George Wombwell menagerie ‘fostered’ many talented showmen, performers, trainers, etc. One such showman was James Chittock’s father, originally an apprentice baker in Norwich, and at 18 left to become an animal trainer with George Wombwell’s Menagerie. He stayed the next 20 years! When that show dispersed, he began on his own with, rather strangely, performing canaries, hares and ponies. James was born in 1841 and brought up in the business and was well known by George Wombwell. When old enough, James left his family, married, and travelled with his own show. James and his shows are described in the text Travelling Cinematograph Show by Kevin Scrivens and Stephen Smith.
In “TheShowman” he was described as being from one of the “oldest and most representative families of the aristocracy of the road.” His first show featured his famous troupe of performing dogs and monkeys, considered the best travelling. It opened at the Agricultural Hall, Islington, each winter for over 30 years, and rarely travelled far from the London area. On seeing the success Randall Williams was having with his Cinematograph at the World’s Fair in 1896, James Chittock invested £500 and began to show moving pictures using a projector acquired from R.W. Paul, his first show being at a fair in Birmingham in 1897. He claimed that so popular was the new enterprise that he netted, in coppers, £40 a day.
The following rare photograph shows James Chittock’s Dog and Monkeys show entrance, probably prior to 1897, the year he turned his attention to the newly invented Cinematograph. (The rear of the card states ‘@FPS Chittock’s animal show. 1885.’)
The Chittocks are also related through marriage to the Chipperfield family.
It has been a while since I published anything. However, I have been very busy researching travelling menageries. I am currently conducting a research project at the University of London on the subject of early travelling menageries and associated visual culture. That’s why I have not published articles here. It has uncovered a wealth of information and that will keep me going for several years I think! One day, I hope to announce that we can say we ‘know’ the early history of George Wombwell the menagerist. Included in this will be an account of the so called ‘Warwick Dog Fight’. I have some surprises in store for you all on that subject! Right now, I have to concentrate on the matters in hand.

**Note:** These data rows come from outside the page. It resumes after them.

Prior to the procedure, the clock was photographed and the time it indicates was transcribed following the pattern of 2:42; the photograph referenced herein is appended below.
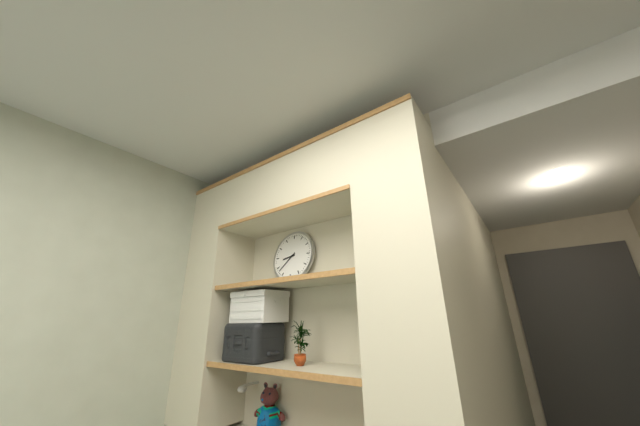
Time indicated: 8:38
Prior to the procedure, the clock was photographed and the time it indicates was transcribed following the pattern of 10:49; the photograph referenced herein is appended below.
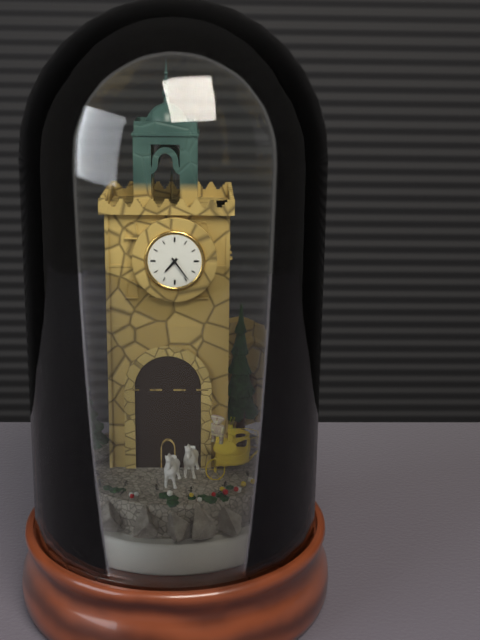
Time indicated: 7:24
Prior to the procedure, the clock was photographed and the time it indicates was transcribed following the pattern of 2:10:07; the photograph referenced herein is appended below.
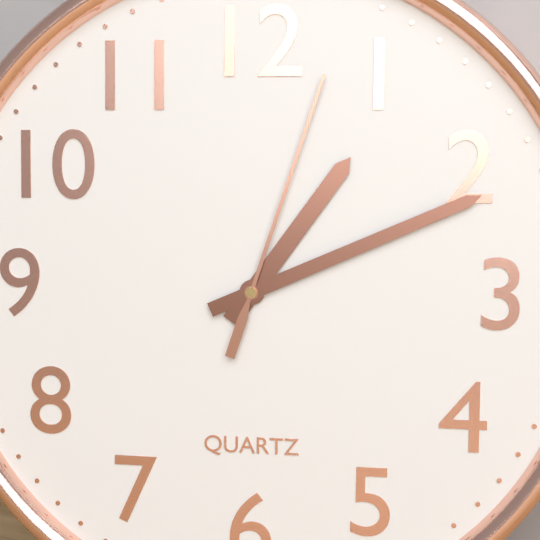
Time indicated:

A postcard sized coloured advert for Barnham and Sanger outfits (1882)
I have also been busy collecting items associated with the subject and also with early circuses like Sanger’s. Below is the first batch of items that will, in due course be added to the research website. A short description is attached to each item. Sometimes I have to rely on the originator’s description which may not be 100% accurate. As always, higher resolution images have been stored.The card shows Barham, Sanger and Hutchinson together with a procession including the Lion Queen on the elephant from Sanger’s outfit (his wife Ellen). Eventually, after about 1880 the Barnum outfit became known as Barnum & Bailey’s. The original poster would represent some time between 1881-1887 after which date Hutchinson retired. His main job was as booking agent and he had worked for Van Amburg’s some time during the 1870s.
The postcard is much later of course and some ‘granny’ must have received it hand delivered!
This undated card is thought to be from Paris.
This card shows a ‘Black Comic Parade’ and is marked 1904. Its origin is not yet known.
The card was sent from Brussels during 1904 or it may be 1922-23. I’m no philatelist! Research is required to place this troupe in the history of entertainment and identity studies.
Here is another cracking image from the Goose Fair in Nottingham showing Bostock and Wombwell’s presence in the centre of the city during the early 1900s. Note the juxtaposition between the outfit and the statue of Queen Victoria, fascinating! The menagerie was always centre stage when it went to the fair.